Start of Block

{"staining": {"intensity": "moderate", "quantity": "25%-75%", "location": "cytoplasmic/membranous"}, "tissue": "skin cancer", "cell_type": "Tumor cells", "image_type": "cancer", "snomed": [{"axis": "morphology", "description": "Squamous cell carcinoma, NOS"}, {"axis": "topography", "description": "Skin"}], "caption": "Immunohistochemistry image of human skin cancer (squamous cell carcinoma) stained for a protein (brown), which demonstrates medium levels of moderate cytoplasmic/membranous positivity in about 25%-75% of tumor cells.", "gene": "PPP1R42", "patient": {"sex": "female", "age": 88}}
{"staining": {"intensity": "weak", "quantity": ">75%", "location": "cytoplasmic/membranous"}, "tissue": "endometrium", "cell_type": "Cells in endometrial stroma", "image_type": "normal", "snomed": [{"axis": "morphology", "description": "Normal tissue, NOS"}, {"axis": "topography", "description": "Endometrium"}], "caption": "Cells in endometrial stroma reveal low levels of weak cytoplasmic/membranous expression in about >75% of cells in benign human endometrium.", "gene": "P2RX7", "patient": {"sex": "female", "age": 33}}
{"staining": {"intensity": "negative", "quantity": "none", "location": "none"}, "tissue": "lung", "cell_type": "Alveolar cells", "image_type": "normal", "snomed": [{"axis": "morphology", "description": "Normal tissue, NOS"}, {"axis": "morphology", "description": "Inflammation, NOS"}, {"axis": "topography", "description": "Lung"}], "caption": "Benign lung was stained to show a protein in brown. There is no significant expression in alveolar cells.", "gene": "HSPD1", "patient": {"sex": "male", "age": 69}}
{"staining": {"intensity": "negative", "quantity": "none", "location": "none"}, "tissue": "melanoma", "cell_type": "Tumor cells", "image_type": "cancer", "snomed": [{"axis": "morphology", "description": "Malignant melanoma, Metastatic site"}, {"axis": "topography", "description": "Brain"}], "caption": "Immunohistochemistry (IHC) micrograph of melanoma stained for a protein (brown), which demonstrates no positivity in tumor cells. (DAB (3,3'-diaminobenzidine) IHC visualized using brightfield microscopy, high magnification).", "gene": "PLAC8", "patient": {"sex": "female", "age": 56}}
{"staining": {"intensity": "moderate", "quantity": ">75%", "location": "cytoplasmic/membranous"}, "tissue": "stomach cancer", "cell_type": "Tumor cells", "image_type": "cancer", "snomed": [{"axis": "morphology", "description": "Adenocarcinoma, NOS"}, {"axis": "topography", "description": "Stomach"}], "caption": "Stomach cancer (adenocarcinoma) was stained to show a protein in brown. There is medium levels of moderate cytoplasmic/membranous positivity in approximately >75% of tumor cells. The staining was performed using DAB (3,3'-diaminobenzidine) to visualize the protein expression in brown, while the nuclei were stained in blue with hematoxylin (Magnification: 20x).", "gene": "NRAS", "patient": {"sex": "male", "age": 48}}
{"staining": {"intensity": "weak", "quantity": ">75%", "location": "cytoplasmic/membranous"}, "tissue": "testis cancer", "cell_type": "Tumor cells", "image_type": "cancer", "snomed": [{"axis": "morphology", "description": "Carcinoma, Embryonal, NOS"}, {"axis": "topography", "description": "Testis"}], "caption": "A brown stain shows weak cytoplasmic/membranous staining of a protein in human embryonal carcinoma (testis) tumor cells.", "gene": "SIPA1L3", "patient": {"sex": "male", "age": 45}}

End of Block

An exact copy of the data, with every line intact, is the required answer.

[RESPONSE AREA]
{"staining": {"intensity": "moderate", "quantity": "25%-75%", "location": "cytoplasmic/membranous"}, "tissue": "skin cancer", "cell_type": "Tumor cells", "image_type": "cancer", "snomed": [{"axis": "morphology", "description": "Squamous cell carcinoma, NOS"}, {"axis": "topography", "description": "Skin"}], "caption": "Immunohistochemistry image of human skin cancer (squamous cell carcinoma) stained for a protein (brown), which demonstrates medium levels of moderate cytoplasmic/membranous positivity in about 25%-75% of tumor cells.", "gene": "PPP1R42", "patient": {"sex": "female", "age": 88}}
{"staining": {"intensity": "weak", "quantity": ">75%", "location": "cytoplasmic/membranous"}, "tissue": "endometrium", "cell_type": "Cells in endometrial stroma", "image_type": "normal", "snomed": [{"axis": "morphology", "description": "Normal tissue, NOS"}, {"axis": "topography", "description": "Endometrium"}], "caption": "Cells in endometrial stroma reveal low levels of weak cytoplasmic/membranous expression in about >75% of cells in benign human endometrium.", "gene": "P2RX7", "patient": {"sex": "female", "age": 33}}
{"staining": {"intensity": "negative", "quantity": "none", "location": "none"}, "tissue": "lung", "cell_type": "Alveolar cells", "image_type": "normal", "snomed": [{"axis": "morphology", "description": "Normal tissue, NOS"}, {"axis": "morphology", "description": "Inflammation, NOS"}, {"axis": "topography", "description": "Lung"}], "caption": "Benign lung was stained to show a protein in brown. There is no significant expression in alveolar cells.", "gene": "HSPD1", "patient": {"sex": "male", "age": 69}}
{"staining": {"intensity": "negative", "quantity": "none", "location": "none"}, "tissue": "melanoma", "cell_type": "Tumor cells", "image_type": "cancer", "snomed": [{"axis": "morphology", "description": "Malignant melanoma, Metastatic site"}, {"axis": "topography", "description": "Brain"}], "caption": "Immunohistochemistry (IHC) micrograph of melanoma stained for a protein (brown), which demonstrates no positivity in tumor cells. (DAB (3,3'-diaminobenzidine) IHC visualized using brightfield microscopy, high magnification).", "gene": "PLAC8", "patient": {"sex": "female", "age": 56}}
{"staining": {"intensity": "moderate", "quantity": ">75%", "location": "cytoplasmic/membranous"}, "tissue": "stomach cancer", "cell_type": "Tumor cells", "image_type": "cancer", "snomed": [{"axis": "morphology", "description": "Adenocarcinoma, NOS"}, {"axis": "topography", "description": "Stomach"}], "caption": "Stomach cancer (adenocarcinoma) was stained to show a protein in brown. There is medium levels of moderate cytoplasmic/membranous positivity in approximately >75% of tumor cells. The staining was performed using DAB (3,3'-diaminobenzidine) to visualize the protein expression in brown, while the nuclei were stained in blue with hematoxylin (Magnification: 20x).", "gene": "NRAS", "patient": {"sex": "male", "age": 48}}
{"staining": {"intensity": "weak", "quantity": ">75%", "location": "cytoplasmic/membranous"}, "tissue": "testis cancer", "cell_type": "Tumor cells", "image_type": "cancer", "snomed": [{"axis": "morphology", "description": "Carcinoma, Embryonal, NOS"}, {"axis": "topography", "description": "Testis"}], "caption": "A brown stain shows weak cytoplasmic/membranous staining of a protein in human embryonal carcinoma (testis) tumor cells.", "gene": "SIPA1L3", "patient": {"sex": "male", "age": 45}}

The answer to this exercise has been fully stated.